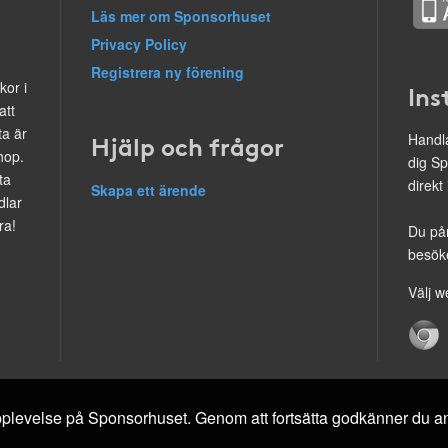
Läs mer om Sponsorhuset
Privacy Policy
Registrera ny förening
kor i
Ins
att
ta är
Hjälp och frågor
Handla
hop.
dig Sp
ta
direkt
Skapa ett ärende
dlar
ra!
Du på
besöke
Välj w
 upplevelse på Sponsorhuset. Genom att fortsätta godkänner du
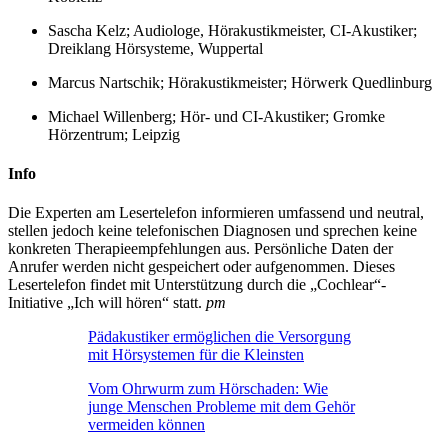
Sascha Kelz; Audiologe, Hörakustikmeister, CI-Akustiker;
Dreiklang Hörsysteme, Wuppertal
Marcus Nartschik;
Hörakustikmeister; Hörwerk Quedlinburg
Michael Willenberg; Hör- und CI-Akustiker; Gromke
Hörzentrum; Leipzig
Info
Die Experten am Lesertelefon informieren umfassend und neutral,
stellen jedoch keine telefonischen Diagnosen und sprechen keine
konkreten Therapieempfehlungen aus. Persönliche Daten der
Anrufer werden nicht gespeichert oder aufgenommen. Dieses
Lesertelefon findet mit Unterstützung durch die „Cochlear“-
Initiative „Ich will hören“ statt.
pm
Pädakustiker ermöglichen die Versorgung
mit Hörsystemen für die Kleinsten
Vom Ohrwurm zum Hörschaden: Wie
junge Menschen Probleme mit dem Gehör
vermeiden können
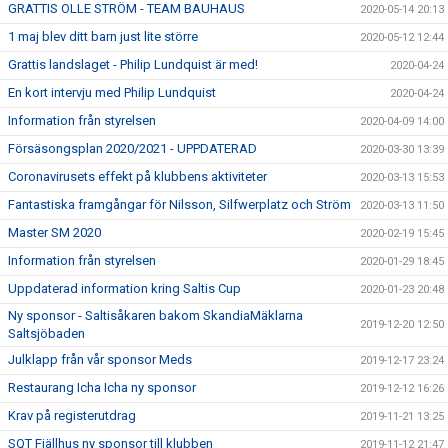
GRATTIS OLLE STRÖM - TEAM BAUHAUS
2020-05-14 20:13
1 maj blev ditt barn just lite större
2020-05-12 12:44
Grattis landslaget - Philip Lundquist är med!
2020-04-24
En kort intervju med Philip Lundquist
2020-04-24
Information från styrelsen
2020-04-09 14:00
Försäsongsplan 2020/2021 - UPPDATERAD
2020-03-30 13:39
Coronavirusets effekt på klubbens aktiviteter
2020-03-13 15:53
Fantastiska framgångar för Nilsson, Silfwerplatz och Ström
2020-03-13 11:50
Master SM 2020
2020-02-19 15:45
Information från styrelsen
2020-01-29 18:45
Uppdaterad information kring Saltis Cup
2020-01-23 20:48
Ny sponsor - Saltisåkaren bakom SkandiaMäklarna
2019-12-20 12:50
Saltsjöbaden
Julklapp från vår sponsor Meds
2019-12-17 23:24
Restaurang Icha Icha ny sponsor
2019-12-12 16:26
Krav på registerutdrag
2019-11-21 13:25
SQT Fjällhus ny sponsor till klubben
2019-11-12 21:47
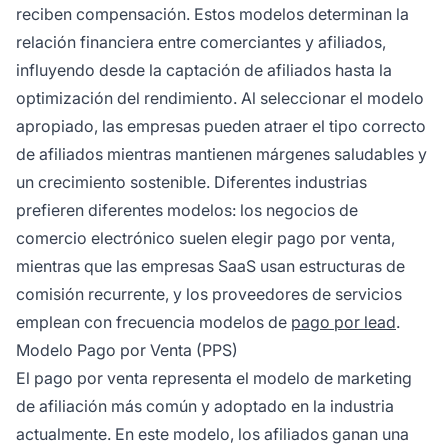
reciben compensación. Estos modelos determinan la
relación financiera entre comerciantes y afiliados,
influyendo desde la captación de afiliados hasta la
optimización del rendimiento. Al seleccionar el modelo
apropiado, las empresas pueden atraer el tipo correcto
de afiliados mientras mantienen márgenes saludables y
un crecimiento sostenible. Diferentes industrias
prefieren diferentes modelos: los negocios de
comercio electrónico suelen elegir pago por venta,
mientras que las empresas SaaS usan estructuras de
comisión recurrente, y los proveedores de servicios
emplean con frecuencia modelos de
pago por lead
.
Modelo Pago por Venta (PPS)
El pago por venta representa el modelo de marketing
de afiliación más común y adoptado en la industria
actualmente. En este modelo, los afiliados ganan una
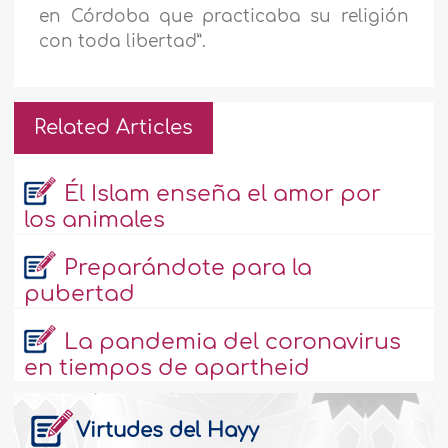
en Córdoba que practicaba su religión
con toda libertad”.
Related Articles
Él Islam enseña el amor por
los animales
Preparándote para la
pubertad
La pandemia del coronavirus
en tiempos de apartheid
Virtudes del Hayy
※ ※ ※
- Task instructions
Using the entries above, repeat only the lines from the one containing "2020-04-09 14:00" through the one containing "Ny sponsor - Saltisåkaren", end lines included.

- Output below
2020-04-09 14:00
Försäsongsplan 2020/2021 - UPPDATERAD
2020-03-30 13:39
Coronavirusets effekt på klubbens aktiviteter
2020-03-13 15:53
Fantastiska framgångar för Nilsson, Silfwerplatz och Ström
2020-03-13 11:50
Master SM 2020
2020-02-19 15:45
Information från styrelsen
2020-01-29 18:45
Uppdaterad information kring Saltis Cup
2020-01-23 20:48
Ny sponsor - Saltisåkaren bakom SkandiaMäklarna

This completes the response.